彼女は商品のバーコードを打ちながら話しかけてきた。話しかけられるなんて今までなかったから焦った。あぁ、はいと答えると笑いながら毎日買ってますもんねと返ってきた。覚えられていた。確かにガムは毎日常に噛んでいるため毎日買うことになるが、彼女に覚えてもらうために同じ商品を買っていたというのが事実。願いは叶ったのだが、何だか嬉しいような図星を抜かれて恥ずかしいような気持ちになった。

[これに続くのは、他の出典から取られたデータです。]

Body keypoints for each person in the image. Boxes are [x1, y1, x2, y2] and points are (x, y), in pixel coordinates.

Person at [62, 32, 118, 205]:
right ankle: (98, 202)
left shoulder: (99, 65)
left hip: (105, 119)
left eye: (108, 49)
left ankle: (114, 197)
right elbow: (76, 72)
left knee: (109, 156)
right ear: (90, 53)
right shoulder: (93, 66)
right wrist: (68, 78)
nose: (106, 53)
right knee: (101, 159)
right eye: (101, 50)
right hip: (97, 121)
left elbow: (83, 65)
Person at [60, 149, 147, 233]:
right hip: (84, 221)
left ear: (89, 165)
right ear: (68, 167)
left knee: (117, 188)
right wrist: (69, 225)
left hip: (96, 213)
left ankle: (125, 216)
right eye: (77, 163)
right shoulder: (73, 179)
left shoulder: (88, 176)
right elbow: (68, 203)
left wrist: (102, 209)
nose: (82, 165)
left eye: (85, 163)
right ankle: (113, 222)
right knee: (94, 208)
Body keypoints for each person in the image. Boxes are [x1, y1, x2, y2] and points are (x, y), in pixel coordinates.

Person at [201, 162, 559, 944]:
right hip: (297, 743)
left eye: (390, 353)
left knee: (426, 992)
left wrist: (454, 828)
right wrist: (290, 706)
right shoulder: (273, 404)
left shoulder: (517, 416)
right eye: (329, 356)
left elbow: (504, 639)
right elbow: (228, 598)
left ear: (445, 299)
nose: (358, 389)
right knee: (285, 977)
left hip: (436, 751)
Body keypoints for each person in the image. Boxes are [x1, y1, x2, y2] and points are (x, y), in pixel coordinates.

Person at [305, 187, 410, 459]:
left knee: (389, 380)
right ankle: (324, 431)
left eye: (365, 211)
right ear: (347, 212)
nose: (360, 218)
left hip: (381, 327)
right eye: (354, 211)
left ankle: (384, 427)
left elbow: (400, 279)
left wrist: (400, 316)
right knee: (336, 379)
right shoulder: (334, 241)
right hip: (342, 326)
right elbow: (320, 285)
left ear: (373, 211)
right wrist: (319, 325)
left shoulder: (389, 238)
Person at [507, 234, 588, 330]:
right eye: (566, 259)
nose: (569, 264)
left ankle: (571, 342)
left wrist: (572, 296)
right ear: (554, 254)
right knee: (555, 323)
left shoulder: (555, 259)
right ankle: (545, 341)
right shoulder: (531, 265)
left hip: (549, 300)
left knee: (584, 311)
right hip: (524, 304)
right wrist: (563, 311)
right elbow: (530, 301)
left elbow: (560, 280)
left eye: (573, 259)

「あ、いきなりスイマセン…。赤い髪が綺麗で顔覚えちゃったんです。では、お会計492円です」


俺がきっと赤くなっているであろう顔でフリーズしていたら、恥ずかしそうに打ち明けて彼女は慣れた手つきで商品を袋に入れていく。フリーズしたまま動かない俺を「、、あのー?」と心配そうに顔をのぞきこんできた。我に返って急いで500円を出したら彼女は笑っていた。


「8円のお返しです」
「あ、あの!」


このまま終わってしまうのが嫌だった。何か、何か言わなければ。そう頭の中でぐるぐると脳みそをフル回転させていたら勝手に口が動きはじめた。


「明日も、、来ていいですか?」


我ながら意味のわからないことを口走ってしまった。コンビニなのだから24時間、好きなときにいつでも来ればいい。そんな質問にも彼女は素敵な笑顔を浮かべながら、待ってますと答えてくれた。


明日、彼女は俺が来るのを待っていてくれる。それはなんだか俺だけ特別な感じがして気分が高まった。商品を受け取り、高まる気持ちを抑えながら俺はコンビニを出た。扉が閉まる瞬間に振り返り、もう一度だけ彼女を見ると彼女もコチラを見ていた。ビックリして膨らませていたガムがパン、とはじけた。